● **Stored data entries**:
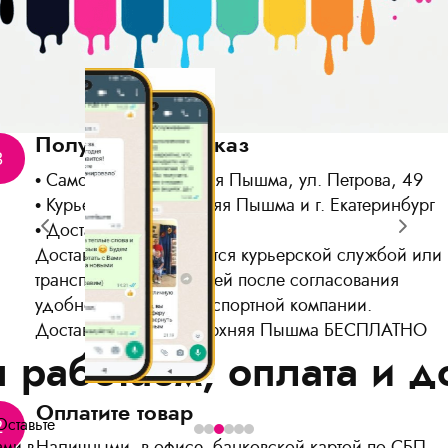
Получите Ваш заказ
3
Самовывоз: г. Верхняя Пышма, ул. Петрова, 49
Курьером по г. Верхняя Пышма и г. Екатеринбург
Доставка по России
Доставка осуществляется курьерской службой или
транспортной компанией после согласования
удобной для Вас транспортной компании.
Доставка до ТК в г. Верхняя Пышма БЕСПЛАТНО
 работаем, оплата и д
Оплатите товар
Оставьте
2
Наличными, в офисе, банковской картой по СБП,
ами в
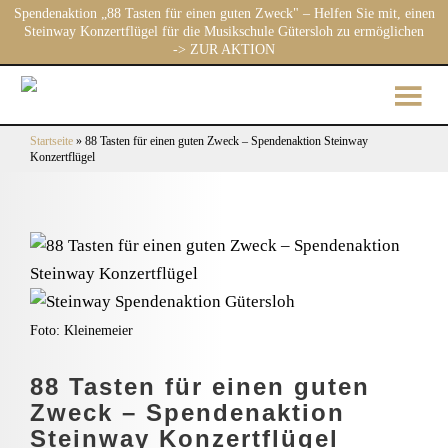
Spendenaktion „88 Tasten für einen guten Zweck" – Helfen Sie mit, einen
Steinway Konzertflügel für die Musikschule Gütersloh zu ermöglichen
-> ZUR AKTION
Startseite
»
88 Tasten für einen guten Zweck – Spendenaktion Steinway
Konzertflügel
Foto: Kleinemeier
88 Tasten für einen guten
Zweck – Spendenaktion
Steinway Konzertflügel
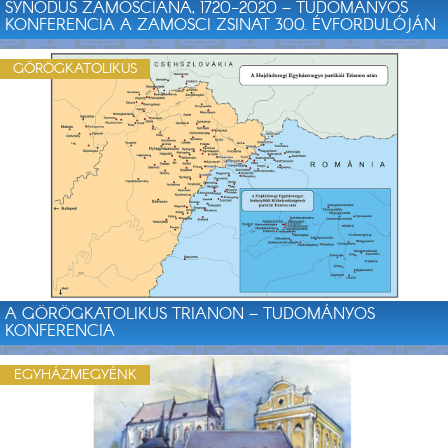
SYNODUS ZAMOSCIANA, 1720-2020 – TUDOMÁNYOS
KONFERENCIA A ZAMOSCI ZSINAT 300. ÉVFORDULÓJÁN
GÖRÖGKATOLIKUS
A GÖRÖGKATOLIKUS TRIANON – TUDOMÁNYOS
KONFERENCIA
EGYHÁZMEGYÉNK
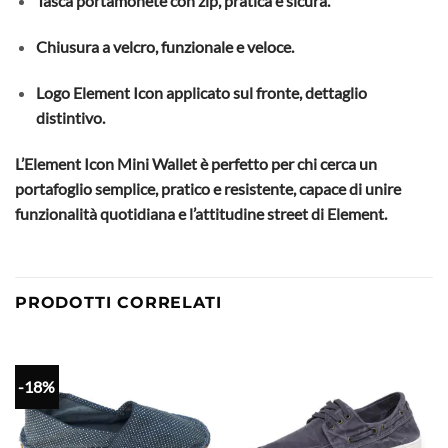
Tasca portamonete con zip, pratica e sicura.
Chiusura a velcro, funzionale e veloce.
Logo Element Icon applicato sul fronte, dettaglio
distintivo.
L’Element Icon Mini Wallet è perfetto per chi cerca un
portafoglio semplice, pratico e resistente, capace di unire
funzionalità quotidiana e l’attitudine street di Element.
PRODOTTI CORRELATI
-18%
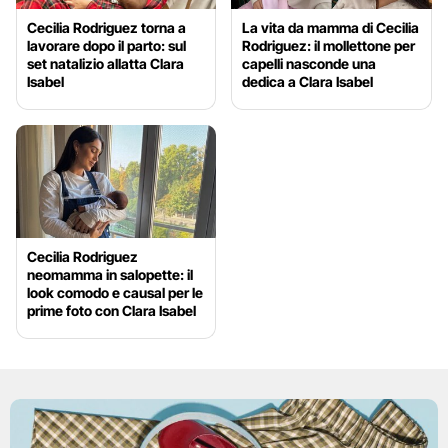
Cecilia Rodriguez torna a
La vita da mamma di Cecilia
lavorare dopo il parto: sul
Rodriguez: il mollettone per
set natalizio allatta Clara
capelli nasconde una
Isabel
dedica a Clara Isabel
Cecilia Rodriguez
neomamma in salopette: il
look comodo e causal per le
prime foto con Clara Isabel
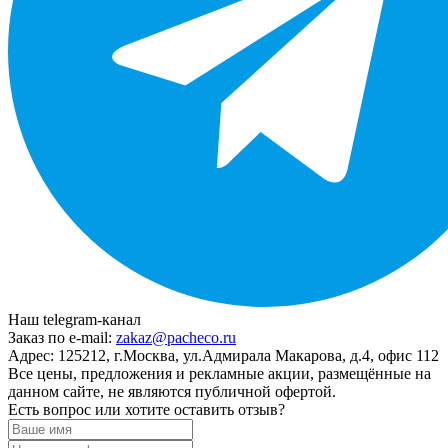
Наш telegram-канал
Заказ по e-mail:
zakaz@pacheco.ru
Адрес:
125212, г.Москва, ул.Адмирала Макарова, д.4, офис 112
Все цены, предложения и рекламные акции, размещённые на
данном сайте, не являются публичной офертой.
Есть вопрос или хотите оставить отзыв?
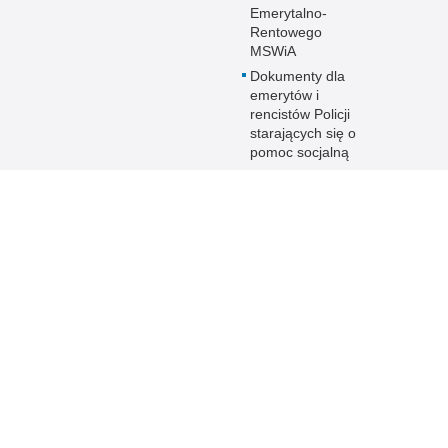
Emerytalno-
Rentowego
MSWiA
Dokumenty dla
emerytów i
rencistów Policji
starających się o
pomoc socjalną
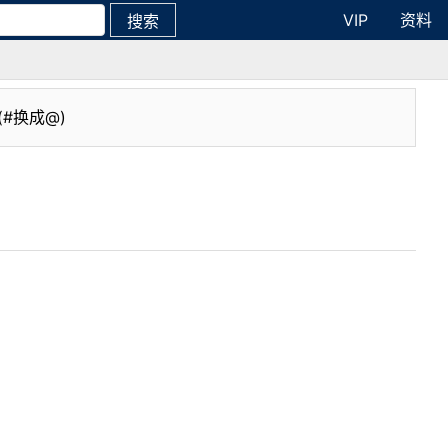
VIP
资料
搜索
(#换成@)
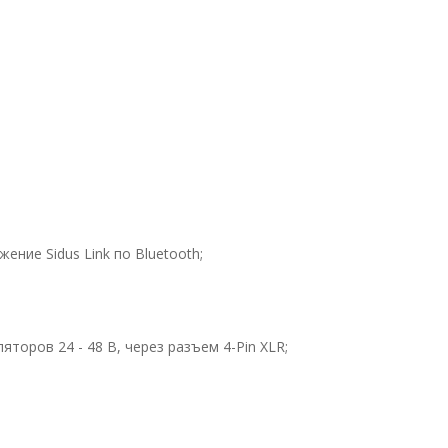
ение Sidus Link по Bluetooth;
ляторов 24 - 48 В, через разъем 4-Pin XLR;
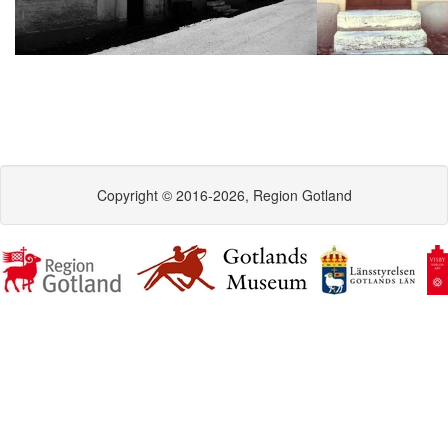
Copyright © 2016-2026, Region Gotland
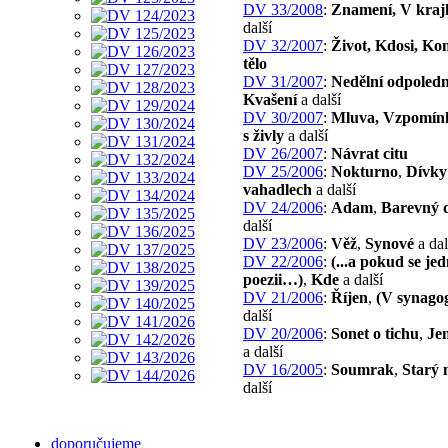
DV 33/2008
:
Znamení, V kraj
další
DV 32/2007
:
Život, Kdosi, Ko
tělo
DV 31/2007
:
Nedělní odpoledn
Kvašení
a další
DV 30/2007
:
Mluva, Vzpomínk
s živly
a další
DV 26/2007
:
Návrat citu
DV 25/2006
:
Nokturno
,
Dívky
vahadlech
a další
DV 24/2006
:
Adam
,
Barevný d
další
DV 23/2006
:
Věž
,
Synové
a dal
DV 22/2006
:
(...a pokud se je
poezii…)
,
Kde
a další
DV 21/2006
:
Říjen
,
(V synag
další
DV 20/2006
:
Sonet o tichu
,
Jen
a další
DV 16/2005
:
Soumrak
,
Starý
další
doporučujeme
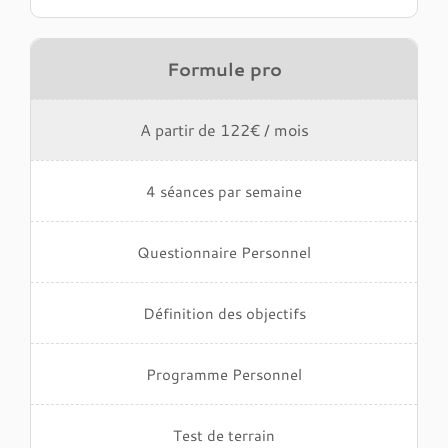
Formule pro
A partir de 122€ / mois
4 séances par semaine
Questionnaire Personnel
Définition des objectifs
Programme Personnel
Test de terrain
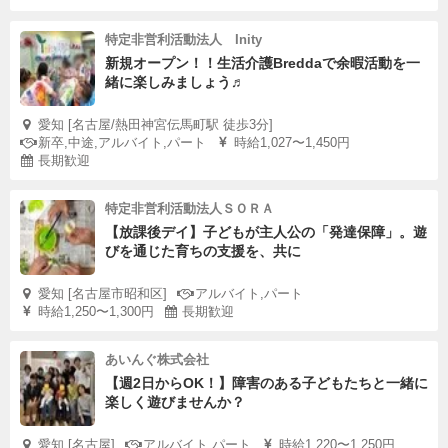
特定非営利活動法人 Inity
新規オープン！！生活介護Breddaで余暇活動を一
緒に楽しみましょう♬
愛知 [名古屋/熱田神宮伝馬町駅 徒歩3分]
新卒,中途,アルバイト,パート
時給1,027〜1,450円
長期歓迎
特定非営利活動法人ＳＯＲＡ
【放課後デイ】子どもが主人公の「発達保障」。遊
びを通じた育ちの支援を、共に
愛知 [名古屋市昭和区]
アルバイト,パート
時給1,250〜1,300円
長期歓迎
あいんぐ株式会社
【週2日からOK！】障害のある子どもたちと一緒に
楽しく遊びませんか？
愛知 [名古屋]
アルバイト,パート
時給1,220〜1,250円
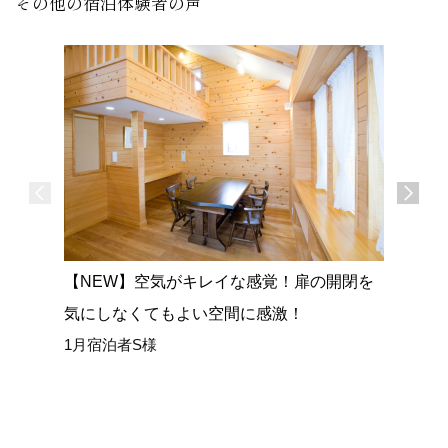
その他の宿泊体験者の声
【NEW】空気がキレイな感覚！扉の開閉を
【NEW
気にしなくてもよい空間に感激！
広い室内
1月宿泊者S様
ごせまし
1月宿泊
...
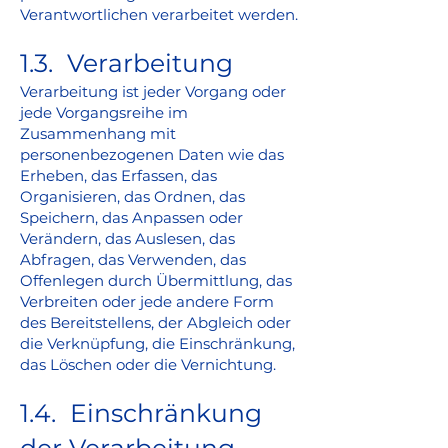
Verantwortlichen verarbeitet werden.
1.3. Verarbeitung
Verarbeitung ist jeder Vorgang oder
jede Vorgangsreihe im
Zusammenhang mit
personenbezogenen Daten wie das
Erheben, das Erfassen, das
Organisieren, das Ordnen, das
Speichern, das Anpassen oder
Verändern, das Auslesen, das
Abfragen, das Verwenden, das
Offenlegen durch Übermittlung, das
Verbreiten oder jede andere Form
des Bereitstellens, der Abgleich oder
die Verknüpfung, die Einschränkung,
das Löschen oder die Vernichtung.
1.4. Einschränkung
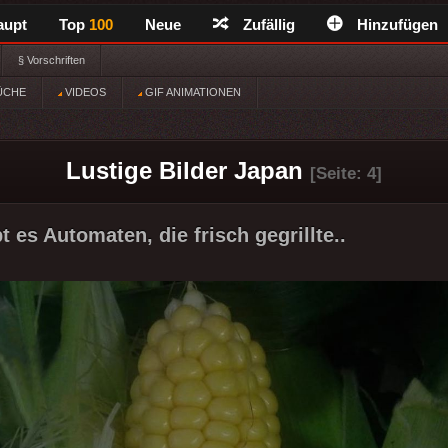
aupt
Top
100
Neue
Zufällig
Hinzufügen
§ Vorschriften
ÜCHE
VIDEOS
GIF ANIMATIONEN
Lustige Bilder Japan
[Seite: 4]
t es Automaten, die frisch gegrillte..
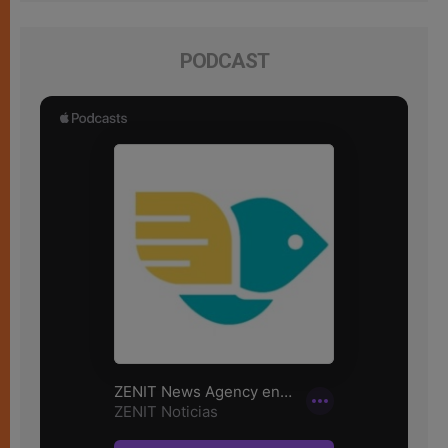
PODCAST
---
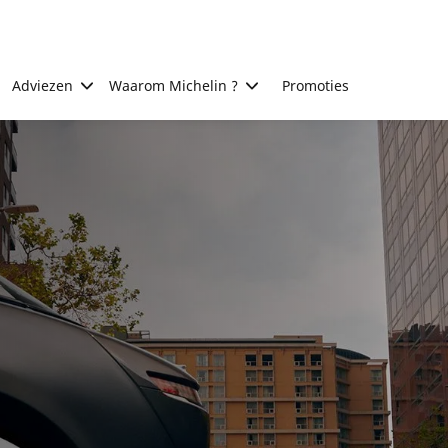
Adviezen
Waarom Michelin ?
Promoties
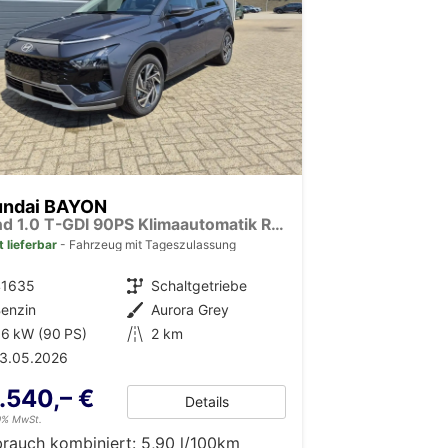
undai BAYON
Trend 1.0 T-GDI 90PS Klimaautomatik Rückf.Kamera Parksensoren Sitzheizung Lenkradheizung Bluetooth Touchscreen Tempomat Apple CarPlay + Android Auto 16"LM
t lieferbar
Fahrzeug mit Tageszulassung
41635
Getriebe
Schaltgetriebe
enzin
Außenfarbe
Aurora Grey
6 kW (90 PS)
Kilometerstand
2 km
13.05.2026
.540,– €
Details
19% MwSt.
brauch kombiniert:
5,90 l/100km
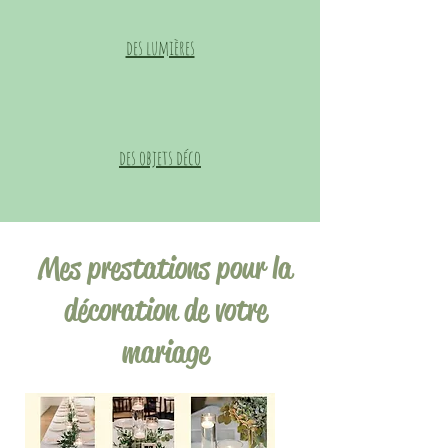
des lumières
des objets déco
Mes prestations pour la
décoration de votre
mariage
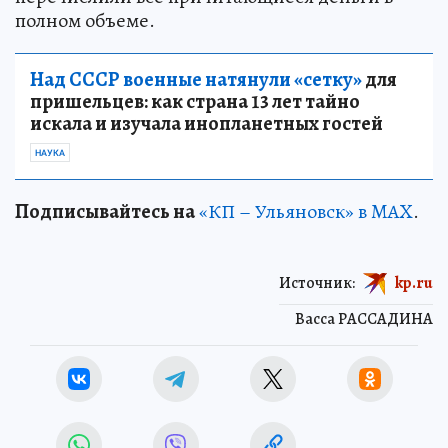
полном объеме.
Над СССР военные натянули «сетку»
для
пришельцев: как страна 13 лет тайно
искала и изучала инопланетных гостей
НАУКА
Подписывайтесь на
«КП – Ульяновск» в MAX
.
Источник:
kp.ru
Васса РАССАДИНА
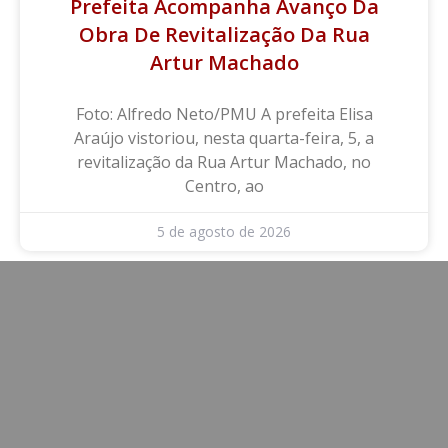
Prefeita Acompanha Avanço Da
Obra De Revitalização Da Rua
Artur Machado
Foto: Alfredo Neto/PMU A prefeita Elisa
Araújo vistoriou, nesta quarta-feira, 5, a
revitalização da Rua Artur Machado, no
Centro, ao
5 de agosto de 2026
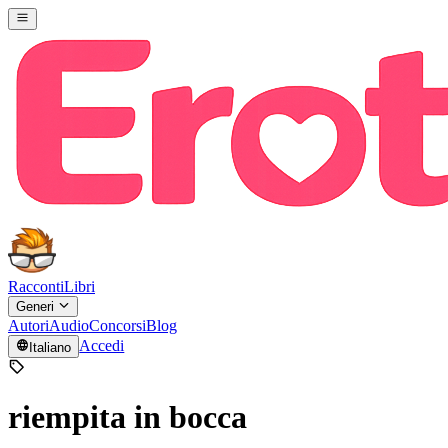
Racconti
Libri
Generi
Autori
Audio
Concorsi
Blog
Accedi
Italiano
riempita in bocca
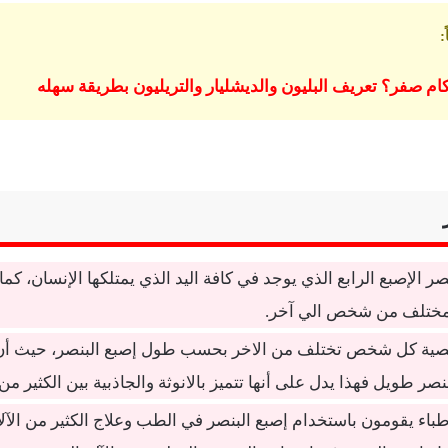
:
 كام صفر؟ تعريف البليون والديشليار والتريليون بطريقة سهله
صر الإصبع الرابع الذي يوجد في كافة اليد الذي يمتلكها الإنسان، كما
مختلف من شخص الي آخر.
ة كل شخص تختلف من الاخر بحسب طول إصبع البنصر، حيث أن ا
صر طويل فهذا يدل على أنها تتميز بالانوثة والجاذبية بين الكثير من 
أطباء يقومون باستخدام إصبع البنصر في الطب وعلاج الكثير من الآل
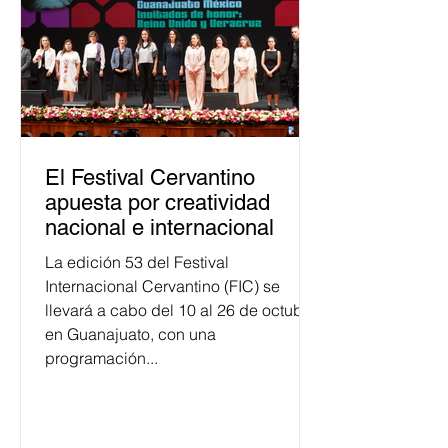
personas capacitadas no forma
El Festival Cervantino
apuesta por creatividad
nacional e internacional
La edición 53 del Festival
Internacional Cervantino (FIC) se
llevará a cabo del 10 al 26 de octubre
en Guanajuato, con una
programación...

● **Work task**:
Though the entries above contain pictures, none should be copied; reproduce only the lines between the one holding "Aurora Grey" and the one holding "Araújo vistoriou, nesta quarta-feira, 5, a", inclusive, exactly as written.

● **Problem solution**:
Aurora Grey
6 kW (90 PS)
Kilometerstand
2 km
13.05.2026
.540,– €
Details
19% MwSt.
brauch kombiniert:
5,90 l/100km
des lumières
des objets déco
Mes prestations pour la
décoration de votre
mariage
полном объеме.
Над СССР военные натянули «сетку»
для
пришельцев: как страна 13 лет тайно
искала и изучала инопланетных гостей
НАУКА
Подписывайтесь на
«КП – Ульяновск» в MAX
.
Источник:
kp.ru
Васса РАССАДИНА
Prefeita Acompanha Avanço Da
Obra De Revitalização Da Rua
Artur Machado
Foto: Alfredo Neto/PMU A prefeita Elisa
Araújo vistoriou, nesta quarta-feira, 5, a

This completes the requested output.